Они возвратились в комнату. Посыпались вопросы: как и чем живет столица? Закончив чаепитие, разошлись: раз к Кашинскому и Курнатовскому приехал знакомый, надо дать им поговорить…

Владимир сообщил, что он прибыл прямо с Николаевского вокзала. По дороге за ним, кажется, никто не следил. Однако долго он здесь не останется. Таковы были неписаные правила революционной конспирации. Вытащив из-под кровати свой чемодан, Владимир передал москвичам большой сверток, завернутый в мешковину.

— Поскорее раздайте, как бы все-таки чего не вышло. — И, попрощавшись с Кашинским и Курнатовским, он исчез.

После его ухода друзья немедленно развернули посылку. Первое, на что они наткнулись, были репродукции с картин Рафаэля, Веласкеса, Мурильо; дальше лежали носовые платки, пара простынь, и лишь под ними они нашли книги: Плеханова «Наши разногласия», о которой много говорили в Москве, «Социализм и политическая борьба» Энгельса… Курнатовский и Кашинский тотчас углубились в чтение и оторвались от новых книг только тогда, когда лампа начала чадить. Пора было ложиться спать. Виктор вновь завернул книги в мешковину, сверху положил гравюры, обернув их в белье. Сверток с литературой он спрятал под подушку. Кашинский ушел. Он жил в соседней комнате.

Едва Виктор успел улечься в холодную постель, как послышался стук в парадную дверь. Сначала стучали сравнительно тихо, потом все сильнее, настойчивее.

«Полиция! — мелькнуло в сознании Виктора. — Что же делать?»

Студенты не торопились открывать двери: во-первых, никому не хотелось в такой холод вставать с постелей, во-вторых — если это полиция, а обыски случались довольно часто, нужно было оттянуть время и помочь тем, у кого хранилась нелегальная литература.

Виктор действовал стремительно. Окно в его комнате не было замазано. Он сунул сверток с литературой за раму, забросал его снегом и постучал в стенку Кашинскому. Тотчас получил ответ, понял, что друг его начеку, и снова юркнул в постель.

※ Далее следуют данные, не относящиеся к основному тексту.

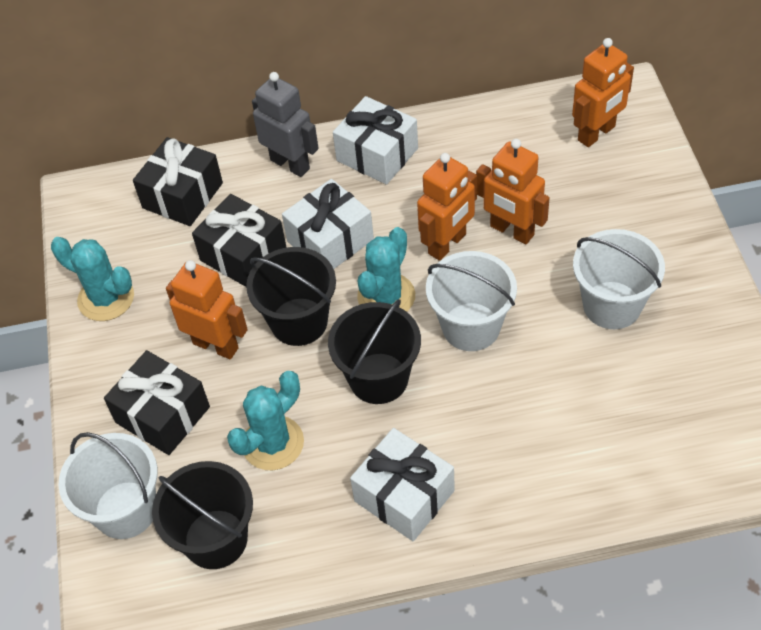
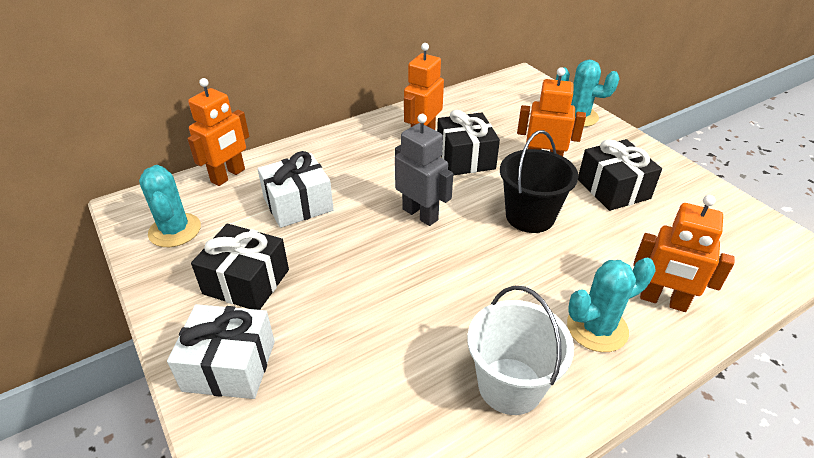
black bucket: 3 -> 1
white bucket: 3 -> 1
white gift: 3 -> 2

Наконец кто-то открыл городовым двери, послышались топот, голоса. Вот постучали и к нему. В комнату ввалились дворник, заспанный Финляндский и несколько городовых. Курнатовскому предложили встать, зажечь лампу. Он ответил, что, к сожалению, в лампе нет керосина. Городовые, дождавшись, пока Финляндский принес свечу, начали шарить по всем углам. Нашли сверток с гравюрами. Руководивший обыском вахмистр начал их рассматривать, и на лице его появилось выражение крайнего изумления.

— Хороша… Хороша… — сказал он, глядя на изображение Мадонны Рафаэля. — Однако баловник вы, господин студент. Где только такую красотку откопали…

Курнатовский рассмеялся.

— Да ведь это Мадонна, божья матерь, написанная итальянским художником Рафаэлем.

— Как же так, — возмутился полицейский, — вы что, смеяться надо мной изволите? — Но, разыскав на гравюре указание о том, что она выпущена печатным двором Санкт-Петербурга, он мог лишь сказать: — Попадись этот Рафаэль нашему московскому благочинному, он бы его, верьте слову, в Соловки отправил.

Перелистав «Основы химии» Менделеева и ряд других учебников и найдя среди них катехизис, вахмистр успокоился.

— Похвально, господин студент, — удовлетворенно заметил он, — что читаете божественные книги. Это теперь среди вашего брата не часто встретишь.

— Для экзамена в университете требовали, — ответил продолжавший приветливо улыбаться Виктор.

Окна полицейские не открывали. Обыск кончился через десять-пятнадцать минут. Когда полицейские, дворник и домохозяин вышли из комнаты, Виктор торопливо прикрыл дверь, прильнул к стеклу и обмер: свертка не было. Трудно себе представить, что пережил он, пока не захлопнулась парадная дверь в доме Финляндского и не затихли шаги городовых… В этот же момент к нему в комнату без стука вошел Кашинский. В руках он держал заветный сверток.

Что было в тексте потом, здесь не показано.